- _To-do item_:
Beneath this instruction is a block of data; output from it exactly the lines that run from the one containing "Cuba sekarang" through the one containing "sulfurnya yang rendah", inclusive.

(Records excerpted from a collection)
◇ ◇ ◇ ◇ ◇

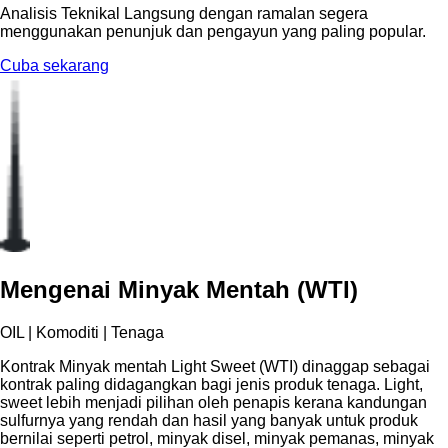
Analisis Teknikal Langsung dengan ramalan segera
menggunakan penunjuk dan pengayun yang paling popular.
Cuba sekarang
Mengenai Minyak Mentah (WTI)
OIL | Komoditi | Tenaga
Kontrak Minyak mentah Light Sweet (WTI) dinaggap sebagai
kontrak paling didagangkan bagi jenis produk tenaga. Light,
sweet lebih menjadi pilihan oleh penapis kerana kandungan
sulfurnya yang rendah dan hasil yang banyak untuk produk
bernilai seperti petrol, minyak disel, minyak pemanas, minyak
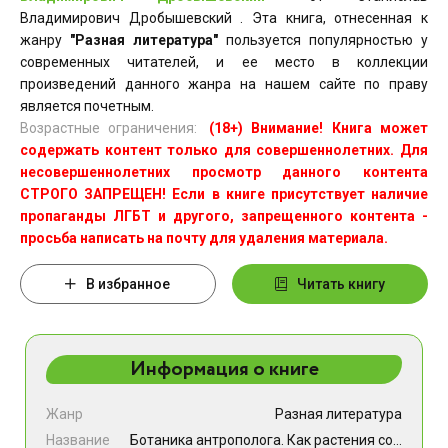
Владимирович Дробышевский . Эта книга, отнесенная к
жанру
"Разная литература"
пользуется популярностью у
современных читателей, и ее место в коллекции
произведений данного жанра на нашем сайте по праву
является почетным.
Возрастные ограничения:
(18+) Внимание! Книга может
содержать контент только для совершеннолетних. Для
несовершеннолетних просмотр данного контента
СТРОГО ЗАПРЕЩЕН! Если в книге присутствует наличие
пропаганды ЛГБТ и другого, запрещенного контента -
просьба написать на почту для удаления материала.
В избранное
Читать книгу
Информация о книге
Жанр
Разная литература
Название
Ботаника антрополога. Как растения создали человека. Цветочки-ягодки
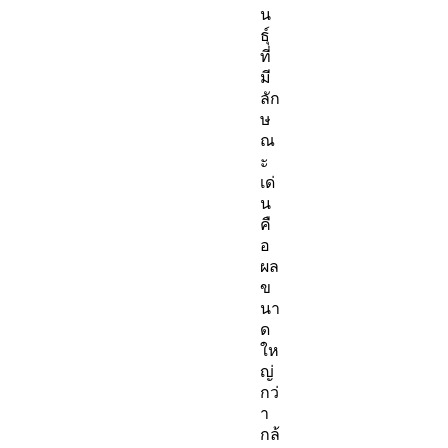
น
ธุ์
ที่
มี
ลัก
ษ
ณ
ะ
เด่
น
คื
อ
ผล
ข
นา
ด
ให
ญ่
กว่
า
กล้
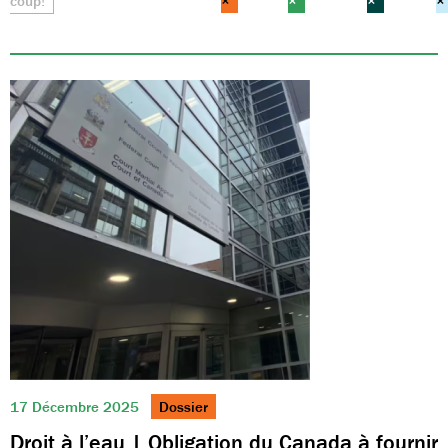
coup!
×
×
×
×
17 Décembre 2025
Dossier
Droit à l’eau | Obligation du Canada à fournir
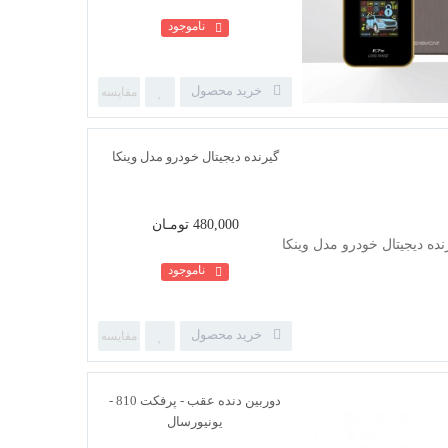
ناموجود
خرید محصول
دزدگیر تصویری ایزیکار مدل E7III
LA
480,000 تومـان
ناموجود
خرید محصول
گیرنده دیجیتال خودرو مدل وینکا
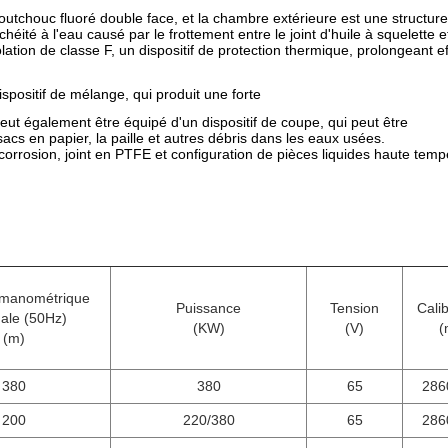
utchouc fluoré double face, et la chambre extérieure est une structure
éité à l'eau causé par le frottement entre le joint d'huile à squelette et
ation de classe F, un dispositif de protection thermique, prolongeant 
dispositif de mélange, qui produit une forte
 peut également être équipé d'un dispositif de coupe, qui peut être
s sacs en papier, la paille et autres débris dans les eaux usées.
icorrosion, joint en PTFE et configuration de pièces liquides haute temp
manométrique
Puissance
Tension
Cali
ale (50Hz)
(KW)
(V)
(
(m)
380
380
65
286
200
220/380
65
286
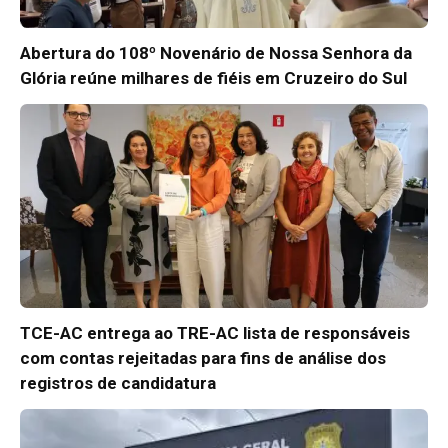
Abertura do 108º Novenário de Nossa Senhora da
Glória reúne milhares de fiéis em Cruzeiro do Sul
TCE-AC entrega ao TRE-AC lista de responsáveis
com contas rejeitadas para fins de análise dos
registros de candidatura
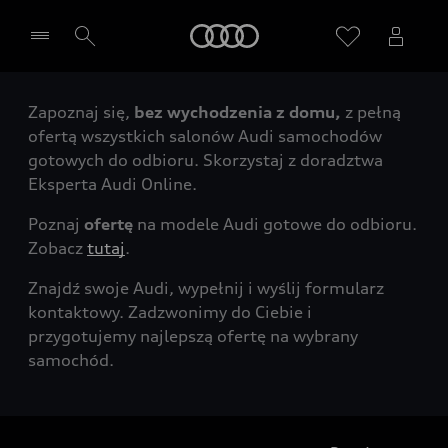
Audi
Zapoznaj się,
bez wychodzenia z domu,
z pełną
Wybierz Twojego Partnera Audi
ofertą wszystkich salonów Audi samochodów
gotowych do odbioru. Skorzystaj z doradztwa
Eksperta Audi Online.
Poznaj
ofertę
na modele Audi gotowe do odbioru.
Zobacz
tutaj
.
Znajdź swoje Audi, wypełnij i wyślij formularz
kontaktowy. Zadzwonimy do Ciebie i
przygotujemy najlepszą ofertę na wybrany
samochód.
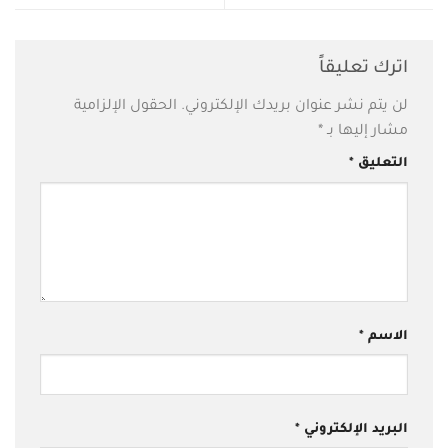
اترك تعليقاً
لن يتم نشر عنوان بريدك الإلكتروني.
الحقول الإلزامية
مشار إليها بـ
*
التعليق
*
الاسم
*
البريد الإلكتروني
*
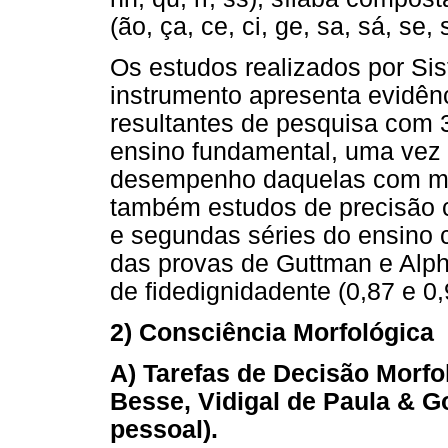
(ão, ça, ce, ci, ge, sa, sá, se, s
Os estudos realizados por Si
instrumento apresenta evidênc
resultantes de pesquisa com 3
ensino fundamental, uma vez 
desempenho daquelas com ma
também estudos de precisão c
e segundas séries do ensino 
das provas de Guttman e Alph
de fidedignidadente (0,87 e 0,
2) Consciência Morfológica
A) Tarefas de Decisão Morfo
Besse, Vidigal de Paula & 
pessoal).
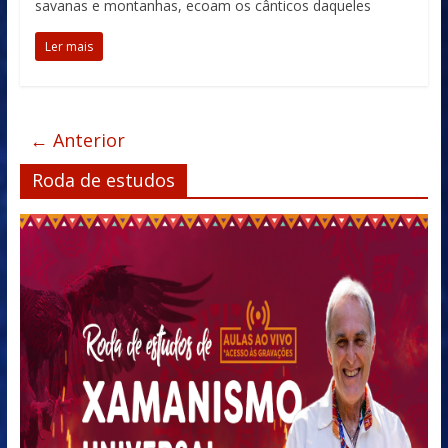
savanas e montanhas, ecoam os cânticos daqueles
Ler mais
← Anterior
Roda de estudos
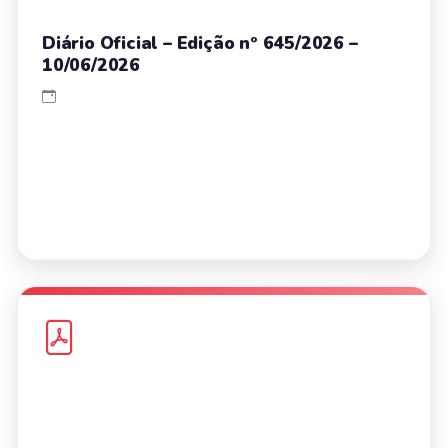
Diário Oficial – Edição nº 645/2026 –
10/06/2026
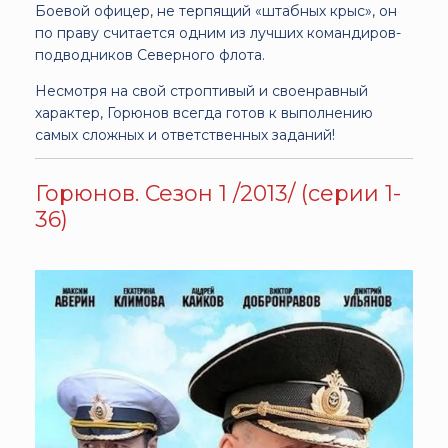
Боевой офицер, не терпящий «штабных крыс», он
по праву считается одним из лучших командиров-
подводников Северного флота.
Несмотря на свой строптивый и своенравный
характер, Горюнов всегда готов к выполнению
самых сложных и ответственных заданий!
Горюнов. Сезон 1 /2013/ (серии 1-
36)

◇ ◇ ◇ ◇ ◇

- _Expected output_:
Cuba sekarang
Mengenai Minyak Mentah (WTI)
OIL | Komoditi | Tenaga
Kontrak Minyak mentah Light Sweet (WTI) dinaggap sebagai
kontrak paling didagangkan bagi jenis produk tenaga. Light,
sweet lebih menjadi pilihan oleh penapis kerana kandungan
sulfurnya yang rendah dan hasil yang banyak untuk produk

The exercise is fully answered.